The Trump administration has worsened the problem by cutting the budges of nationwide, hospital-based programs researching the issue. It has also ignored the World Health Organization’s suggestions on reducing antibiotic use in livestock, as NBC News reported.

Companies that have spent billions to find a solution to the increasing strength of germs that have developed a resistance to common antibiotics have not found a market to recoup their investment into research. Most antibiotics are used for short durations, unlike profitable medicines for chronic conditions, and many hospitals are unwilling to pay the high price for new therapies, according to The New York Times.

The story of Achaogen provides a cautionary tale. After spending 15 years and a billion dollars to win FDA approval for a drug that cures hard-to-treat urinary tract infections, the World Health Organization added the new drug to its list of essential new medicines. But, by then, Achaogen was out of money. It fired all of its scientists and declared bankruptcy, as The New York Times reported.

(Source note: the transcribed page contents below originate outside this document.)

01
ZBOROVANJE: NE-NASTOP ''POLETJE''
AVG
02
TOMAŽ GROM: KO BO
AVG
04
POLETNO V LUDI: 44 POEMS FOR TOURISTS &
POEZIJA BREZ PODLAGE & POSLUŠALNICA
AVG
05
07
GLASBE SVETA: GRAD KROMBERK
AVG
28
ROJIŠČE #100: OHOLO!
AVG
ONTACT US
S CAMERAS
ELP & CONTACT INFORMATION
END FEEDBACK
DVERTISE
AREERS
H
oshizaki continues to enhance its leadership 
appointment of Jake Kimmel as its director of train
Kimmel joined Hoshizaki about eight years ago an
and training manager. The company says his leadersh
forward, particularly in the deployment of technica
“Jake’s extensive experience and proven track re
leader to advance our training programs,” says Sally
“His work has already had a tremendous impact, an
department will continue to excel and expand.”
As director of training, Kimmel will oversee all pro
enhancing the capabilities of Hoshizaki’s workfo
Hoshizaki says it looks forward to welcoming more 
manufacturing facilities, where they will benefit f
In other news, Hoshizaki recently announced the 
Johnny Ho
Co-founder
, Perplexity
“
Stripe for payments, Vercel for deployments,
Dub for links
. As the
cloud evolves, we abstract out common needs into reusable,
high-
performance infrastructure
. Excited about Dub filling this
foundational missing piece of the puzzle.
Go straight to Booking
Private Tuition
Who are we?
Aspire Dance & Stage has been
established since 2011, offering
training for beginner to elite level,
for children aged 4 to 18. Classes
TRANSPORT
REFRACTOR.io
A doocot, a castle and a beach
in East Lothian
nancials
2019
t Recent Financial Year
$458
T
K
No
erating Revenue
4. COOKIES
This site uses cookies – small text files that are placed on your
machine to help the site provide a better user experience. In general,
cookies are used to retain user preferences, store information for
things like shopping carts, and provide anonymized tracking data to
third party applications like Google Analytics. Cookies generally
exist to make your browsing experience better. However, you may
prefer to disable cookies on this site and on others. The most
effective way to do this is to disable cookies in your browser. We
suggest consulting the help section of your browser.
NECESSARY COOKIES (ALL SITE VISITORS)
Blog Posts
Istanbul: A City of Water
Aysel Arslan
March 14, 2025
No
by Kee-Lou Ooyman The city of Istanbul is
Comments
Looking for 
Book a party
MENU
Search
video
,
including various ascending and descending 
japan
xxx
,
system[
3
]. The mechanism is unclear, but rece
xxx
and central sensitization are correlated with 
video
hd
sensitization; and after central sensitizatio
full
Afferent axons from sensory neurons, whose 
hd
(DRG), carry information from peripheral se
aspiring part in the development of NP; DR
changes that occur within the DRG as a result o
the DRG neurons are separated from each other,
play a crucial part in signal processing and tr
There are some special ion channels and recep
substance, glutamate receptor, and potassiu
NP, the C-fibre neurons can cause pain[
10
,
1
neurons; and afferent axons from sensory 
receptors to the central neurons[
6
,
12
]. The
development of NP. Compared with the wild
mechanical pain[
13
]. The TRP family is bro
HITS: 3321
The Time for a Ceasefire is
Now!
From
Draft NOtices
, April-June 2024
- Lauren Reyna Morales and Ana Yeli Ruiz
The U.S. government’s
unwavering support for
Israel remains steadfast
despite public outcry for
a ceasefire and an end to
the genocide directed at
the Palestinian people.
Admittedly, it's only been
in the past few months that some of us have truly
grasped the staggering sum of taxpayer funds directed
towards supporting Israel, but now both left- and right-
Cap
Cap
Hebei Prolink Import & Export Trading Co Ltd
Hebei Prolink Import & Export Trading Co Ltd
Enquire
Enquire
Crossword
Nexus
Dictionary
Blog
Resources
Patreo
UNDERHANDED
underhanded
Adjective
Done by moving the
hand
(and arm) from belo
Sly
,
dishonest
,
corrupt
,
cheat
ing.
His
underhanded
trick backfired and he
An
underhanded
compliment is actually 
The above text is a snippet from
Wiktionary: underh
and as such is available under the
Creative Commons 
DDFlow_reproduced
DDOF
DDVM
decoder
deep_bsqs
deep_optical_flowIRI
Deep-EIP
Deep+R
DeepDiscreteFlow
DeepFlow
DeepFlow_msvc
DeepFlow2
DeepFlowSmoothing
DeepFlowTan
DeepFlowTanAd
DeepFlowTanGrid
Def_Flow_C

“If this doesn’t get fixed in the next six to 12 months, the last of the Mohicans will go broke and investors won’t return to the market for another decade or two,” said Chen Yu, a health care venture capitalist who has invested in the field, to The New York Times.

“We need research to find new drugs but can’t rely on a pipeline of new drugs alone to solve this problem, since resistance eventually happens to all drugs,” said Dr. Jacob to Medical News Today.